Director, Presidential Initiatives & Chief of Staff at Mellon Foundation

Julie B. Ehrlich joined the Foundation in 2019 as program advisor and chief of staff. She serves as a counselor and key resource to the president on internal matters, providing a link in the integration and communication among the president, and Foundation grantees, officers, leadership groups, and staff. She also partners with the president to identify and support strategic opportunities for grantmaking in the Office of the President.

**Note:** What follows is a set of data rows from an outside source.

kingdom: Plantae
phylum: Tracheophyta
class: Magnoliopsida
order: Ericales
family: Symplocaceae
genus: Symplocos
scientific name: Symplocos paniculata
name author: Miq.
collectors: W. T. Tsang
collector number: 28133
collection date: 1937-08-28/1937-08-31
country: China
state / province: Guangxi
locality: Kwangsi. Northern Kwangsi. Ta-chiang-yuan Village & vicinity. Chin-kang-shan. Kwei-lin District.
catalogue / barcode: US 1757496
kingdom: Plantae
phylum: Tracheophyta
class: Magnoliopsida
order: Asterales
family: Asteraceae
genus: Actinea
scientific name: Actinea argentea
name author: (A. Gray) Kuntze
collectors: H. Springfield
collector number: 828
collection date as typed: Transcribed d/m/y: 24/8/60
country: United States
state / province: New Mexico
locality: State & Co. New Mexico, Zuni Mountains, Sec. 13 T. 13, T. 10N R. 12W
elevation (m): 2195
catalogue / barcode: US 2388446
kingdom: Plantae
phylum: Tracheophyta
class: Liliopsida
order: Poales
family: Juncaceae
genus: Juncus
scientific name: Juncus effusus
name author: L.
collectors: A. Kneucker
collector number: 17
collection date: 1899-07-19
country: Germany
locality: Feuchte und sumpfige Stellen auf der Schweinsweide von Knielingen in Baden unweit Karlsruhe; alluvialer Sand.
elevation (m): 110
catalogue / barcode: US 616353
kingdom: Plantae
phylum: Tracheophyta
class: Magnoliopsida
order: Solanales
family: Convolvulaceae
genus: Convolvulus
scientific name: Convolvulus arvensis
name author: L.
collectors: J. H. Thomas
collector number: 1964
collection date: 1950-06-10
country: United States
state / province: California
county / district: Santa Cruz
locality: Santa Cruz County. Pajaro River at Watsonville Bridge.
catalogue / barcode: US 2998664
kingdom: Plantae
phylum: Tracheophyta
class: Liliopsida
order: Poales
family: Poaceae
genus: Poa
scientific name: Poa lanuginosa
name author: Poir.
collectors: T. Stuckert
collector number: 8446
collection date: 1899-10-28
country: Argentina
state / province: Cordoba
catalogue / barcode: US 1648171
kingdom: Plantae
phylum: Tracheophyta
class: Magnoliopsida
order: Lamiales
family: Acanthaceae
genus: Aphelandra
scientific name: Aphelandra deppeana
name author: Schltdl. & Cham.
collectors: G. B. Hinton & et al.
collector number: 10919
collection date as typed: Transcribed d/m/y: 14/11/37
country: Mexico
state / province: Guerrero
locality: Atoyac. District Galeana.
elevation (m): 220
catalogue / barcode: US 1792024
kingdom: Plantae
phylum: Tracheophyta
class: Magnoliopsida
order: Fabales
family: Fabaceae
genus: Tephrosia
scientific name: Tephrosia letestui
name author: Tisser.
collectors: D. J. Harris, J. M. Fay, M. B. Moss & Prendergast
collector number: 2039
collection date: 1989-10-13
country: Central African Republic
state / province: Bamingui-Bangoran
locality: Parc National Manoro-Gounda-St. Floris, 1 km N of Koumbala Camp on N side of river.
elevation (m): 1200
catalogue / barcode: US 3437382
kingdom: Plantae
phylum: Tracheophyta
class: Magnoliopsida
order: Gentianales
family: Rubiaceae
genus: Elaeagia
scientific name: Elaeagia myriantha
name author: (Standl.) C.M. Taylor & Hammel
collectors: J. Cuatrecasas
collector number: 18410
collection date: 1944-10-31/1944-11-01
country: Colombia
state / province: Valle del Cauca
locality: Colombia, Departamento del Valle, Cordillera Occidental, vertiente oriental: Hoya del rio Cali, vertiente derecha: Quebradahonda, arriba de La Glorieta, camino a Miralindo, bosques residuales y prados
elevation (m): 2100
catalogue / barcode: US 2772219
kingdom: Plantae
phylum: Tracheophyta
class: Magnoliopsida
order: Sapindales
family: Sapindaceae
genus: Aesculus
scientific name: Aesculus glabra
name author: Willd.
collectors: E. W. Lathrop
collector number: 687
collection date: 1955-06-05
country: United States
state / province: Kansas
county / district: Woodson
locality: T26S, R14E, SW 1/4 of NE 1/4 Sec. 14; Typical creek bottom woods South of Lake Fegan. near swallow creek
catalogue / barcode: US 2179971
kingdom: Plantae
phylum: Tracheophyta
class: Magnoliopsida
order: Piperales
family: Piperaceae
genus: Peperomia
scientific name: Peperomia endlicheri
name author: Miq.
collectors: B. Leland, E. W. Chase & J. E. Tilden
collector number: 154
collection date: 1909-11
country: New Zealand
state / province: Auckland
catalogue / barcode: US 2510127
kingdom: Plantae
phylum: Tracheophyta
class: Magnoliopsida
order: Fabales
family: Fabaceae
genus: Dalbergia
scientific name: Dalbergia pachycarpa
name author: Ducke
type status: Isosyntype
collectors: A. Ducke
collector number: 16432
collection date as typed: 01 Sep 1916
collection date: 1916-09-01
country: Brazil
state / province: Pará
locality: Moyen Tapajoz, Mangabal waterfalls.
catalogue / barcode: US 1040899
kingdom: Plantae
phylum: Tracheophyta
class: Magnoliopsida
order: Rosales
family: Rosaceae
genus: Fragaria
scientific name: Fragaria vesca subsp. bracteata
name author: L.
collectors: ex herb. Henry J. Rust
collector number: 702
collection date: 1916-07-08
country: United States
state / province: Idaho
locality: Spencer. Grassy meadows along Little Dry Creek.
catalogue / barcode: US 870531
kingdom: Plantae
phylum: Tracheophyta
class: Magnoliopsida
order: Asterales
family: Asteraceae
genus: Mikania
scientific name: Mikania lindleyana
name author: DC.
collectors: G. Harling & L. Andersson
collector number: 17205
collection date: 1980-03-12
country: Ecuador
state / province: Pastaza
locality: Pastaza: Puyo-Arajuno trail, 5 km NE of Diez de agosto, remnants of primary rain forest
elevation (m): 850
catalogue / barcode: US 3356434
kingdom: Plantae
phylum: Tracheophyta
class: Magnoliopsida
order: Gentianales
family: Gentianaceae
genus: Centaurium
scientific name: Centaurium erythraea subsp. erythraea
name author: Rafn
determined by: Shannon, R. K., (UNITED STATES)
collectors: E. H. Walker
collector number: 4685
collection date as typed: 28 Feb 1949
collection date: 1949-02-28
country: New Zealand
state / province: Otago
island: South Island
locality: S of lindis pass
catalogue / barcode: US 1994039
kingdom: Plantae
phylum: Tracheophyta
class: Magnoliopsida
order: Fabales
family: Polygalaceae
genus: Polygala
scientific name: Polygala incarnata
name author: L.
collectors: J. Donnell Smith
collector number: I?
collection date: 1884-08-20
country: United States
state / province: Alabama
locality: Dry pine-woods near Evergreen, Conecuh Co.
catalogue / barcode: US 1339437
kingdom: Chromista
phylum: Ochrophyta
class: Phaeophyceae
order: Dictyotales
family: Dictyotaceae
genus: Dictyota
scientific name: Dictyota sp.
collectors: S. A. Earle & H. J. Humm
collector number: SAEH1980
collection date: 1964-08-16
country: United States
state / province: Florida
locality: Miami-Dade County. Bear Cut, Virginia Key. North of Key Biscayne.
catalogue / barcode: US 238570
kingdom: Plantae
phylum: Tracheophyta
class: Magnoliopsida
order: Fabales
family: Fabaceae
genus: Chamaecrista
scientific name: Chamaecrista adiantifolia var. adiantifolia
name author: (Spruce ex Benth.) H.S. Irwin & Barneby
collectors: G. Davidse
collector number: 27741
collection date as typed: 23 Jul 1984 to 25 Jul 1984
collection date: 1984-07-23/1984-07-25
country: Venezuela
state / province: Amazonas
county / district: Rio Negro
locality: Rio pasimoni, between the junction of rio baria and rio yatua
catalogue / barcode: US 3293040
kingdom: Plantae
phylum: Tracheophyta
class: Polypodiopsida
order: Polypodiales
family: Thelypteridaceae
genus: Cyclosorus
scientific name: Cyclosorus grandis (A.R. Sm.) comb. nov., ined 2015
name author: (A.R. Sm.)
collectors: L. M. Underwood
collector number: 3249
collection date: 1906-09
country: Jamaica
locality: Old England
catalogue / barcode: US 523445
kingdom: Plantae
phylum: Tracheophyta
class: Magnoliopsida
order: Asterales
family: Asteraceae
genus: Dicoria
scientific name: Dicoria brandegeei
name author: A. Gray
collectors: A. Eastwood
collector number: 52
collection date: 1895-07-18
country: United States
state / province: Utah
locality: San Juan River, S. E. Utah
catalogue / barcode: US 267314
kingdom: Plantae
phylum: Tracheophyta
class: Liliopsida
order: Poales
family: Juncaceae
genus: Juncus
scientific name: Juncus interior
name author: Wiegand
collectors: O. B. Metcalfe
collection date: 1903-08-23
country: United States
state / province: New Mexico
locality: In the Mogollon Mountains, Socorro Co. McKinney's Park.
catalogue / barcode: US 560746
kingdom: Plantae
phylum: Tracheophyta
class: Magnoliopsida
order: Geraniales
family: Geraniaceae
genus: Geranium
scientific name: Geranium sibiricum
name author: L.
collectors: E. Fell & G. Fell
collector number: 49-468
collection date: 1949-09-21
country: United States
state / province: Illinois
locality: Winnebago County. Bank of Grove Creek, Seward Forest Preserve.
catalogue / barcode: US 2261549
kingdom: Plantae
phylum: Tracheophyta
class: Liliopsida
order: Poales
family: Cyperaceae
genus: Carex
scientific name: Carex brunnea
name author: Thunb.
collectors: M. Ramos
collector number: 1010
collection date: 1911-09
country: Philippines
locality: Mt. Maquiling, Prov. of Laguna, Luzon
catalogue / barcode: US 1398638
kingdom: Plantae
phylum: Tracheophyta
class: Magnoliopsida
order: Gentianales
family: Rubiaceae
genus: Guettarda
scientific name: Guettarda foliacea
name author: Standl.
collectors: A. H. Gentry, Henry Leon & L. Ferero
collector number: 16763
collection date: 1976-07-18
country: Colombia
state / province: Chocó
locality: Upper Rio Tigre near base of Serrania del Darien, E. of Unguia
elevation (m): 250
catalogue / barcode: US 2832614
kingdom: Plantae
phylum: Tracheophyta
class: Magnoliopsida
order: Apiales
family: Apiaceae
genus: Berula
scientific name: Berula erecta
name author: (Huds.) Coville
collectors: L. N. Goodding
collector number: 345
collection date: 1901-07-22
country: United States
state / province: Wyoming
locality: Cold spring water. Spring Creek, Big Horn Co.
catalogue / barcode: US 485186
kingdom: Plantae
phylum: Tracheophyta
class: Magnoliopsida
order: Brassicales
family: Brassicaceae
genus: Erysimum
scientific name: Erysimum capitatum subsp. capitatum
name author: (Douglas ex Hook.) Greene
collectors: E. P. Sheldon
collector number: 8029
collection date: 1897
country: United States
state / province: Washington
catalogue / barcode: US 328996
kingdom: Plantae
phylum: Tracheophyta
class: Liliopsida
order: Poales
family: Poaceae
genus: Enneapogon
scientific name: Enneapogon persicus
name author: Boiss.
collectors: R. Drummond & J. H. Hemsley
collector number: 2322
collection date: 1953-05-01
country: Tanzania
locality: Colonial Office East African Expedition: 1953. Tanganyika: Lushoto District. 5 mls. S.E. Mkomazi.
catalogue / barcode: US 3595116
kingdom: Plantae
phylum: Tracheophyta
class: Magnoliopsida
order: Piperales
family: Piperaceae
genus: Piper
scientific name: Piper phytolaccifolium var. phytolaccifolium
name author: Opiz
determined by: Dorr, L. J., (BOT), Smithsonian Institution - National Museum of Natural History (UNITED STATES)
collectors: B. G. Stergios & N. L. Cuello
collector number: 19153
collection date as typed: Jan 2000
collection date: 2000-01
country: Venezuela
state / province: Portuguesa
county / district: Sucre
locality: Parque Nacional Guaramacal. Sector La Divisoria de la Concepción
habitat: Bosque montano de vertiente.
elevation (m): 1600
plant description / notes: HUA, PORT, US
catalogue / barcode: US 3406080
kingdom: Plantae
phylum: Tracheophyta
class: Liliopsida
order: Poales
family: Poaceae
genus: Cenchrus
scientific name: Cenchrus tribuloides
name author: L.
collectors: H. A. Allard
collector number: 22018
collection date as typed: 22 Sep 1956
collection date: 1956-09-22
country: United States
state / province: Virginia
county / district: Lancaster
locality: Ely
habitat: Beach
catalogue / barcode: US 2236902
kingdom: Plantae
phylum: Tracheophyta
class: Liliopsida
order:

Previously, Ms. Ehrlich was assistant dean for strategic initiatives and chief of staff, executive director of the Birnbaum Women's Leadership Network, and adjunct professor of clinical law and co-instructor of the Reproductive Justice Clinic, at NYU School of Law. She was responsible for the Law School's strategic planning and its implementation; for leading inter-departmental and high-level projects; for advising the dean on a range of issues; and for ensuring collaboration among the Law School's administrative departments.

Prior to joining NYU Law in 2014, Ms. Ehrlich litigated First Amendment cases at Levine Sullivan Koch & Schulz, LLP (now Ballard Spahr), and handled a range of civil rights matters at Cuti Hecker Wang LLP, where her cases concerned sex discrimination, harassment, and other unequal treatment in employment, legislative redistricting, prison conditions, the rights of the exonerated, and police misconduct, among other issues. She began her legal career as a staff attorney/fellow in the ACLU Women's Rights Project, and then clerked for Judge Nina Gershon in the Eastern District of New York and Judge Robert D. Sack on the US Court of Appeals for the Second Circuit.

Ms. Ehrlich holds a BA cum laude with distinction in American studies from Yale University, and a JD magna cum laude from NYU, where she received a Hays Fellowship in Civil Rights and Civil Liberties and the Maurice Goodman Memorial Prize for Scholarship and Character. She is a member of the board of directors of the New York Civil Liberties Union (NYCLU).